Due buste contenenti polvere esplosiva sono state recapitate oggi al Palazzo di Giustizia di Torino (foto in alto).

Le buste erano indirizzate a due pm, Antonio Rinaudo e Roberto Sparagna. All'interno di ognuna delle buste c'erano fili elettrici, polvere da sparo e una batteria. Ad intervenire gli artificieri dei Carabinieri, che hanno appurato che gli ordigni artigianali potevano esplodere.

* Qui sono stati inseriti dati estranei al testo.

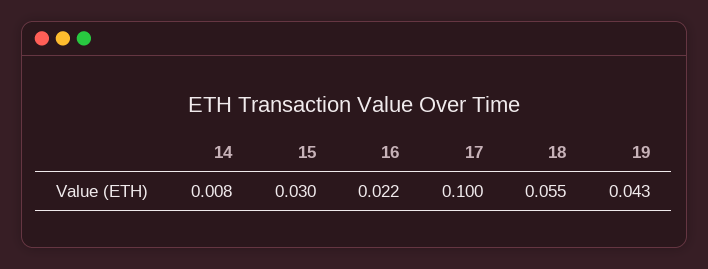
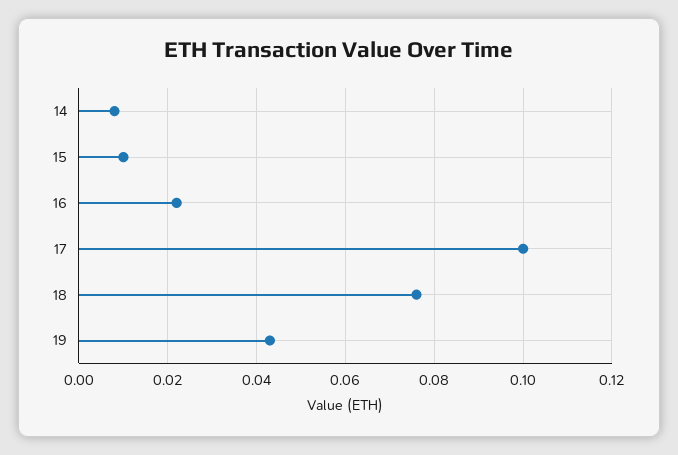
  {
    "14": 0.008,
-   "15": 0.03,
+   "15": 0.01,
    "16": 0.022,
    "17": 0.1,
-   "18": 0.055,
+   "18": 0.075,
    "19": 0.043
  }

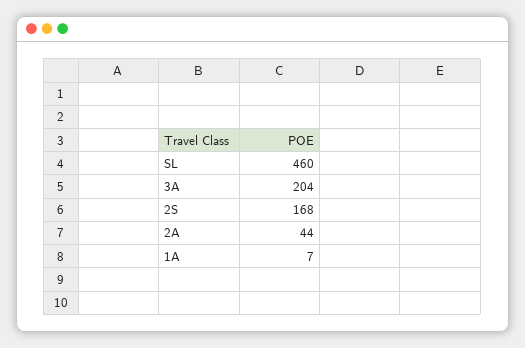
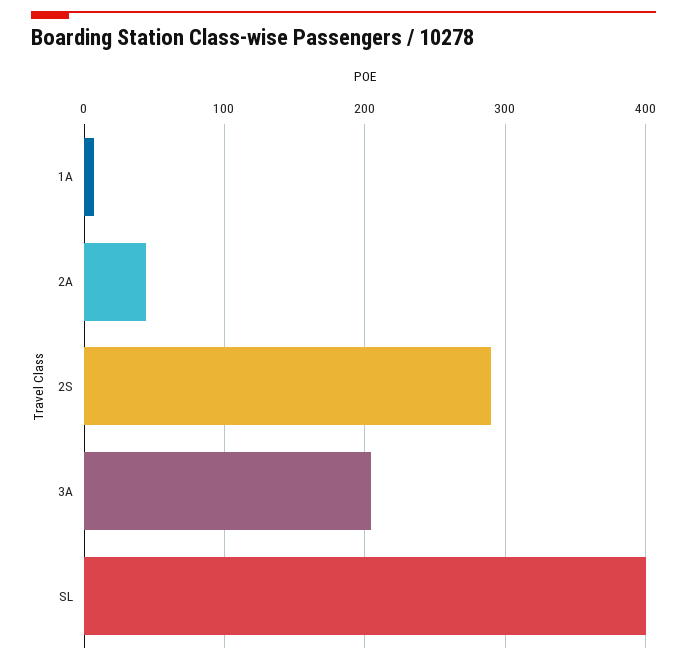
  {
-   "SL": 460,
+   "SL": 400,
    "3A": 204,
-   "2S": 168,
+   "2S": 290,
    "2A": 44,
    "1A": 7
  }

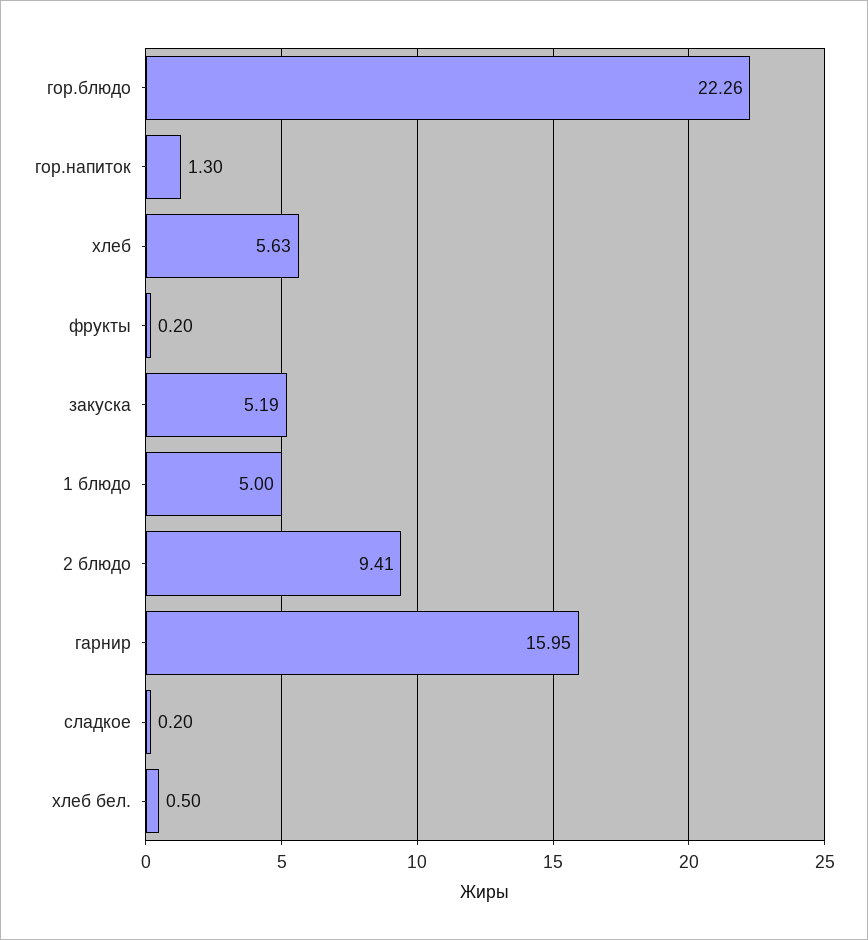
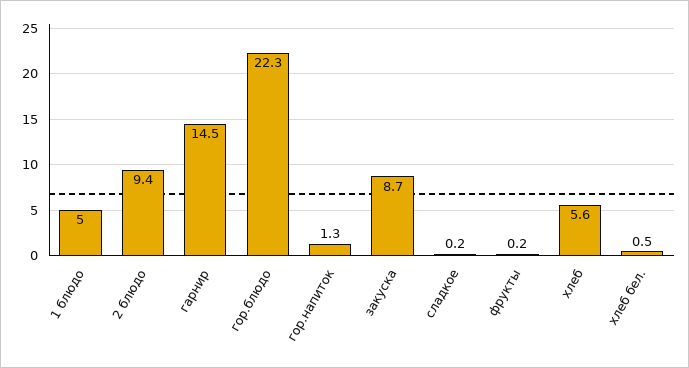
  {
    "гор.блюдо": 22.26,
    "гор.напиток": 1.3,
    "хлеб": 5.63,
    "фрукты": 0.2,
-   "закуска": 5.19,
+   "закуска": 8.7,
    "1 блюдо": 5,
    "2 блюдо": 9.41,
-   "гарнир": 15.95,
+   "гарнир": 14.5,
    "сладкое": 0.2,
    "хлеб бел.": 0.5
  }

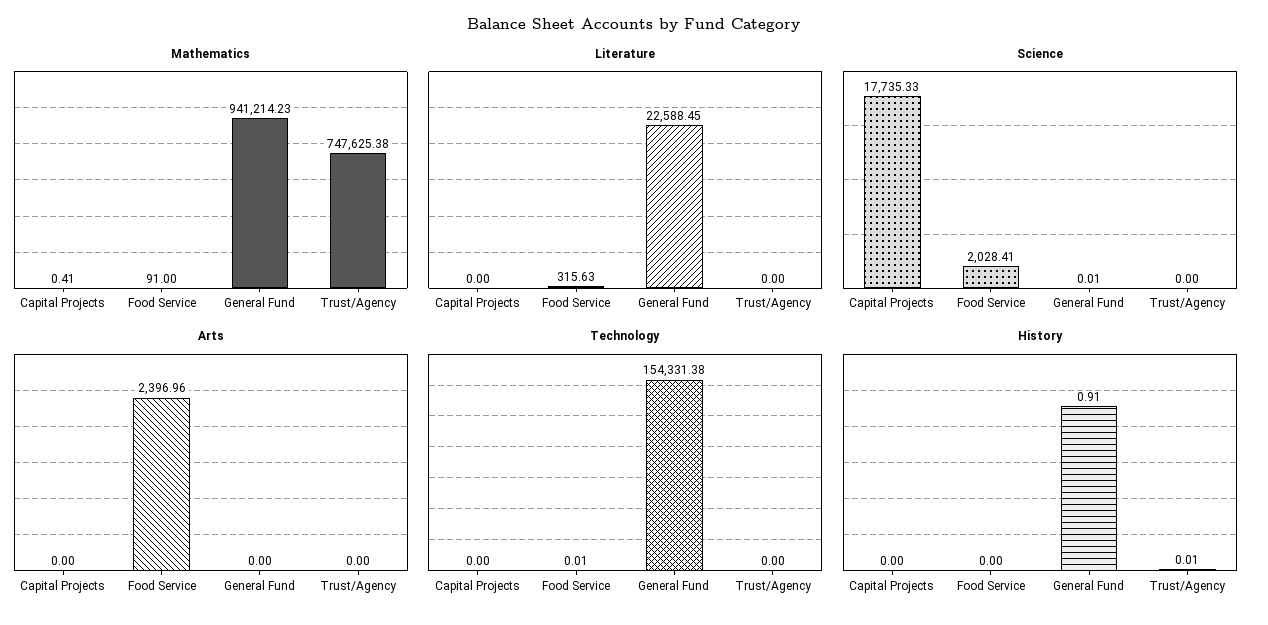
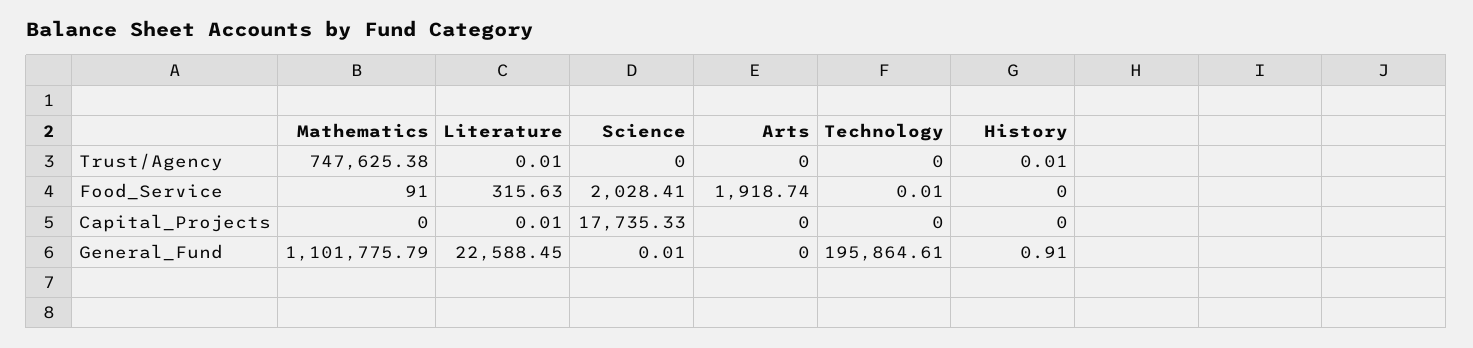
  {
    "Mathematics": {
-     "Capital Projects": 0.41,
+     "Capital Projects": 0,
      "Food Service": 91,
-     "General Fund": 941214.23,
+     "General Fund": 1101775.79,
      "Trust/Agency": 747625.38
    },
    "Literature": {
-     "Capital Projects": 0,
+     "Capital Projects": 0.01,
      "Food Service": 315.63,
      "General Fund": 22588.45,
-     "Trust/Agency": 0
+     "Trust/Agency": 0.01
    },
    "Science": {
      "Capital Projects": 17735.33,
      "Food Service": 2028.41,
      "General Fund": 0.01,
      "Trust/Agency": 0
    },
    "Arts": {
      "Capital Projects": 0,
-     "Food Service": 2396.96,
+     "Food Service": 1918.74,
      "General Fund": 0,
      "Trust/Agency": 0
    },
    "Technology": {
      "Capital Projects": 0,
      "Food Service": 0.01,
-     "General Fund": 154331.38,
+     "General Fund": 195864.61,
      "Trust/Agency": 0
    },
    "History": {
      "Capital Projects": 0,
      "Food Service": 0,
      "General Fund": 0.91,
      "Trust/Agency": 0.01
    }
  }

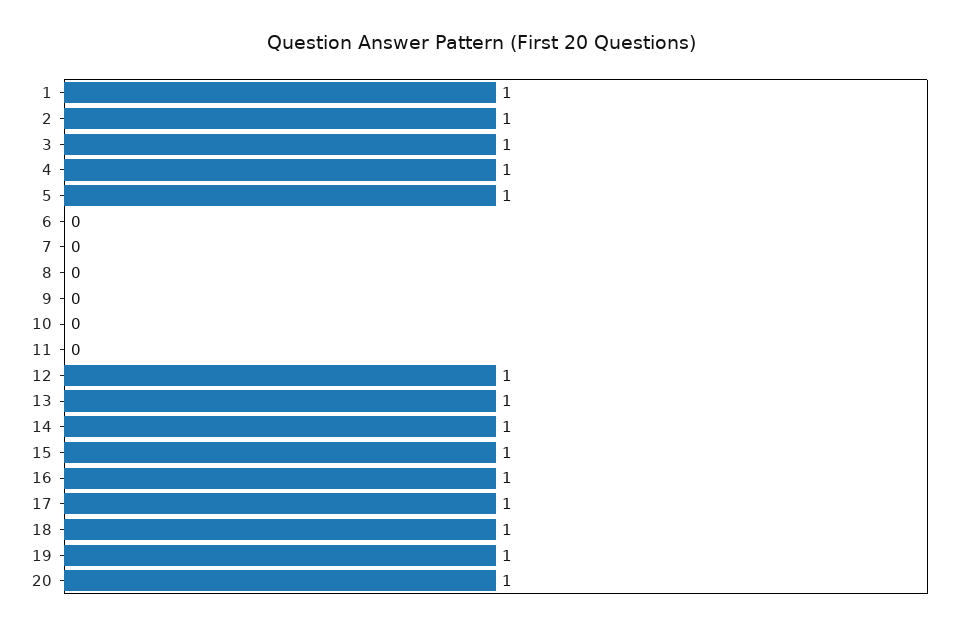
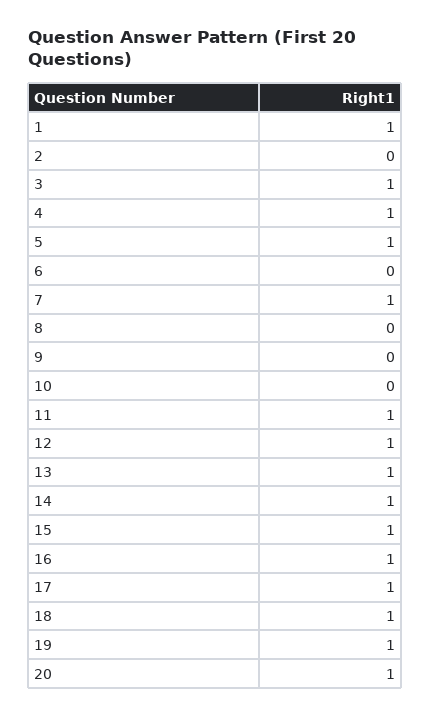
  {
    "1": 1,
-   "2": 1,
+   "2": 0,
    "3": 1,
    "4": 1,
    "5": 1,
    "6": 0,
-   "7": 0,
+   "7": 1,
    "8": 0,
    "9": 0,
    "10": 0,
-   "11": 0,
+   "11": 1,
    "12": 1,
    "13": 1,
    "14": 1,
    "15": 1,
    "16": 1,
    "17": 1,
    "18": 1,
    "19": 1,
    "20": 1
  }

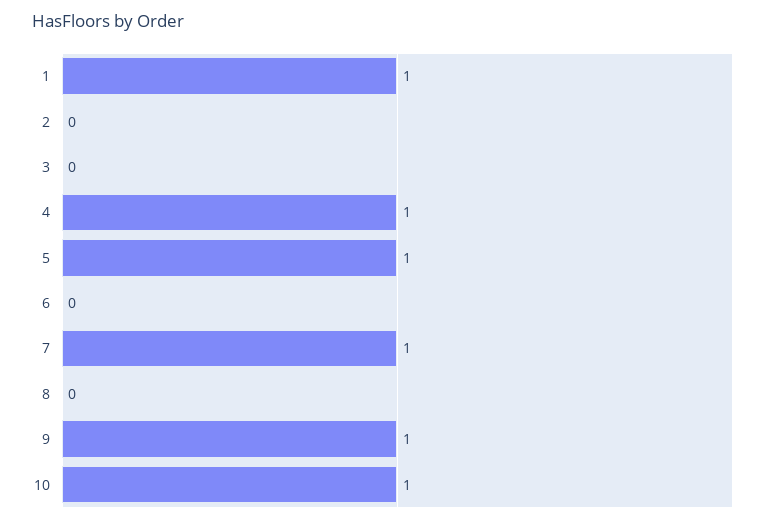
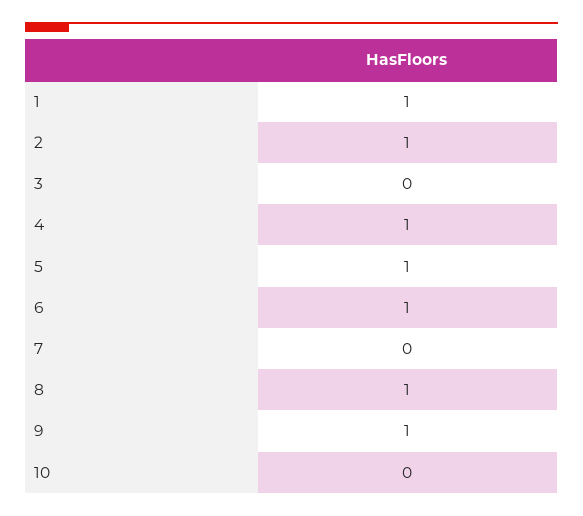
  {
    "1": 1,
-   "2": 0,
+   "2": 1,
    "3": 0,
    "4": 1,
    "5": 1,
-   "6": 0,
+   "6": 1,
-   "7": 1,
+   "7": 0,
-   "8": 0,
+   "8": 1,
    "9": 1,
-   "10": 1
+   "10": 0
  }

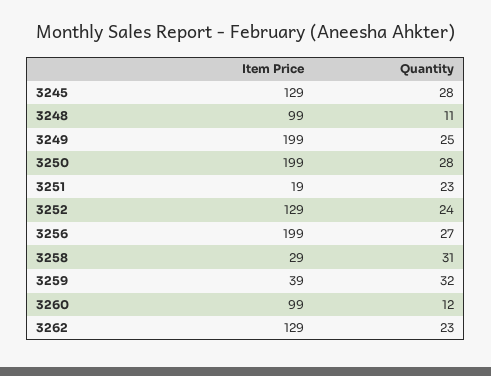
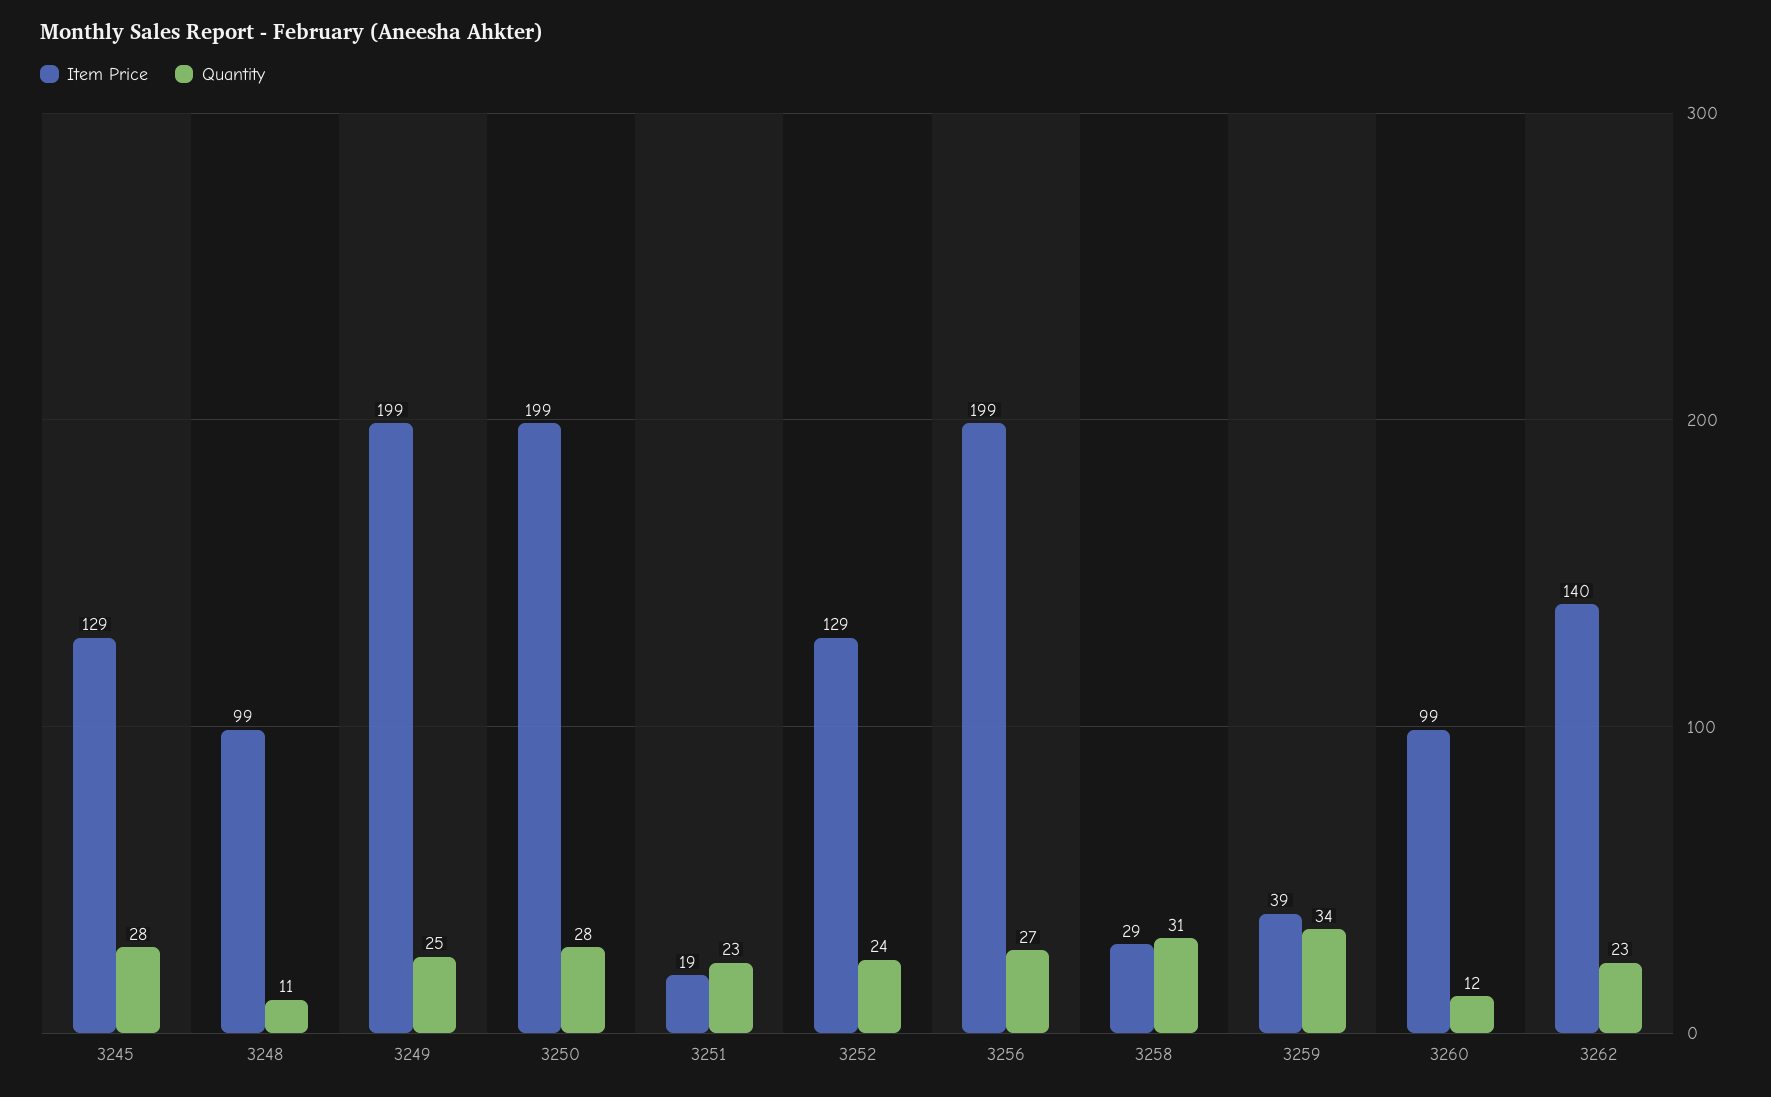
  {
    "Item Price": {
      "3245": 129,
      "3248": 99,
      "3249": 199,
      "3250": 199,
      "3251": 19,
      "3252": 129,
      "3256": 199,
      "3258": 29,
      "3259": 39,
      "3260": 99,
-     "3262": 129
+     "3262": 140
    },
    "Quantity": {
      "3245": 28,
      "3248": 11,
      "3249": 25,
      "3250": 28,
      "3251": 23,
      "3252": 24,
      "3256": 27,
      "3258": 31,
-     "3259": 32,
+     "3259": 34,
      "3260": 12,
      "3262": 23
    }
  }

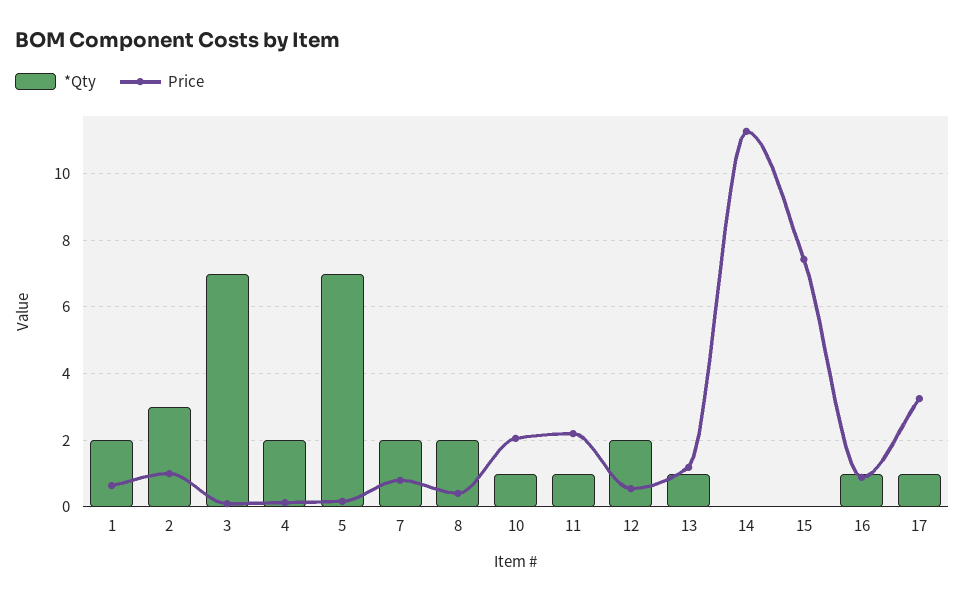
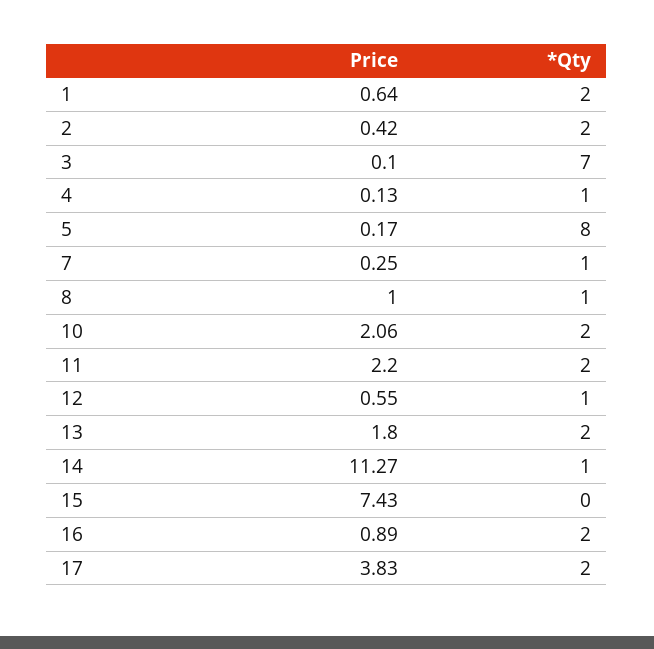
  {
    "*Qty": {
      "1": 2,
-     "2": 3,
+     "2": 2,
      "3": 7,
-     "4": 2,
+     "4": 1,
-     "5": 7,
+     "5": 8,
-     "7": 2,
+     "7": 1,
-     "8": 2,
+     "8": 1,
-     "10": 1,
+     "10": 2,
-     "11": 1,
+     "11": 2,
-     "12": 2,
+     "12": 1,
-     "13": 1,
+     "13": 2,
-     "14": 0,
+     "14": 1,
      "15": 0,
-     "16": 1,
+     "16": 2,
-     "17": 1
+     "17": 2
    },
    "Price": {
      "1": 0.64,
-     "2": 1,
+     "2": 0.42,
      "3": 0.1,
      "4": 0.13,
      "5": 0.17,
-     "7": 0.8,
+     "7": 0.25,
-     "8": 0.4,
+     "8": 1,
      "10": 2.06,
      "11": 2.2,
      "12": 0.55,
-     "13": 1.2,
+     "13": 1.8,
      "14": 11.27,
      "15": 7.43,
      "16": 0.89,
-     "17": 3.2
+     "17": 3.83
    }
  }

Nonostante l'allarme bomba, le udienze sono regolarmente proseguite all'interno del Palazzo di Giustizia. Dal momento del ritrovamento, le forze dell'ordine hanno ritenuto necessario chiudere solo l'ingresso principale e l'area interna del palazzo, senza consentire l'ingresso del pubblico.

Scrive Repubblica Torino che "l'esplosivo era polvere pirotecnica, i cavi costituivano un circuito semplice, un piccolo contenitore era collegato con un filo al lembo di ciascuna busta: l’apertura del plico avrebbe chiuso il circuito e provocato la detonazione".

Il procuratore generale di Torino, Francesco Saluzzo, ha così dichiarato: "È un fatto grave. Non ci sono elementi allo stato per fare ipotesi su chi possano essere gli autori, certo non è un bel segnale perché le buste erano indirizzate a due magistrati che si occupano di due aree separate ma contigue del mondo anarchico". Le indagini saranno condotte dalla procura di Milano.